Your only, lonely, desperately longing for you
K
Kit, who had died – she looked at the date – only a few months after writing those words. The thing he feared and dreaded most had happened. The great black nothingness had swallowed him up.
Yet it was not that – the dread, the nothingness – which struck her most. It was the humming heartbeat of life, the vivid force of memory in every word:
… your gentle, knowing hands … your mouth, oh – your mouth …!
There was nothing elegiac here, nothing stoical or accepting. All was impatient ardour and desire. Hot blood pumped by a young and yearning heart.
She didn’t want to replace the letter in its envelope, not right away. Instead, she left it on the bedspread. The decades-long fold in the single sheet meant that it reverted to a half-open state, like a child’s paper boat or a flower with unfurling petals.
She turned her attention to the photograph, slipping the point of her nail scissors under the sellotape and prising off the cardboard.
She was looking at a postcard-sized print of three people on a beach. The centre focus was of a couple, a man and a woman, leaning back on a breakwater. The day was sunny and they both held hats. Perhaps they had been told to remove them for the picture. Their faces were bright, eyes narrowed against the light and there were short shadows at their feet. They appeared to be in early middle-age and not fashionable, but from the woman’s long coat and bobbed hair, Barbara guessed the period to be the twenties.
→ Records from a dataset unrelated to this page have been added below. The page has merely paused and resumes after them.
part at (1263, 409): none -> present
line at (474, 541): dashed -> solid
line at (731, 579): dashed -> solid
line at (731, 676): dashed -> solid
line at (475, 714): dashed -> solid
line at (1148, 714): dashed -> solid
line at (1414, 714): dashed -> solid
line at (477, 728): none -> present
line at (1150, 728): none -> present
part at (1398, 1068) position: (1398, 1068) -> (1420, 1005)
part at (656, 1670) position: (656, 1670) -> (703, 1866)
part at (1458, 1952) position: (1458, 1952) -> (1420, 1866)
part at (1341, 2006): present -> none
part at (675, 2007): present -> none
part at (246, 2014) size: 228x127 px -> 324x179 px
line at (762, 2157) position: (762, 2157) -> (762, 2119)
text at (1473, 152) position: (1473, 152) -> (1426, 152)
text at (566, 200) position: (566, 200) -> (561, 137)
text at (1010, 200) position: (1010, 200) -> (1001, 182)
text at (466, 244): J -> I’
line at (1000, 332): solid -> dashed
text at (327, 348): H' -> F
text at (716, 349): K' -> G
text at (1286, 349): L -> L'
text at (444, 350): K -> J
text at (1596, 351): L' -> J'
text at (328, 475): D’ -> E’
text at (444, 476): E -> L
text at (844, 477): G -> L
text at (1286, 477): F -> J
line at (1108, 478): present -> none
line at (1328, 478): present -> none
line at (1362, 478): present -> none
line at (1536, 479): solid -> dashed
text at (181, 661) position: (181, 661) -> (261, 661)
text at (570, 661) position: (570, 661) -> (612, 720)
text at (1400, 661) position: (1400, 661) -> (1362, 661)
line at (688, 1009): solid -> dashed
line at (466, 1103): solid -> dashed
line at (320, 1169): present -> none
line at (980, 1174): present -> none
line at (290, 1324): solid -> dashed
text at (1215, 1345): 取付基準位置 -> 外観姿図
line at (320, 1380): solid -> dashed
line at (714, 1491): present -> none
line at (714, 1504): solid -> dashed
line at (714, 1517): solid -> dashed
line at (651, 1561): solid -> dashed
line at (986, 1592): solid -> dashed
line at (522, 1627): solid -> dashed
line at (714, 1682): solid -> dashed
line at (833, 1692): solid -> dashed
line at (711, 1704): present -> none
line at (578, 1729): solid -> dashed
She turned the photo to the window to examine it more closely. The woman was Edith, even without the particular circumstances, she’d have recognised the tall figure. She seemed energetic, even in repose, and the fine-boned, long face, with its humorous, enquiring expression rebelled slightly against the requirements of the photographer. She held her hat in front of her, both hands clasping the brim. The man was beaming, no, laughing, open-mouthed, a picture of happiness. He stood with one hand resting on the top of the breakwater behind him – behind Edith – as if just about to put his arm around her. Because of the accompanying letter and his air of exuberant pleasure she might have taken him to be Kit, except that the picture was clearly too late for that.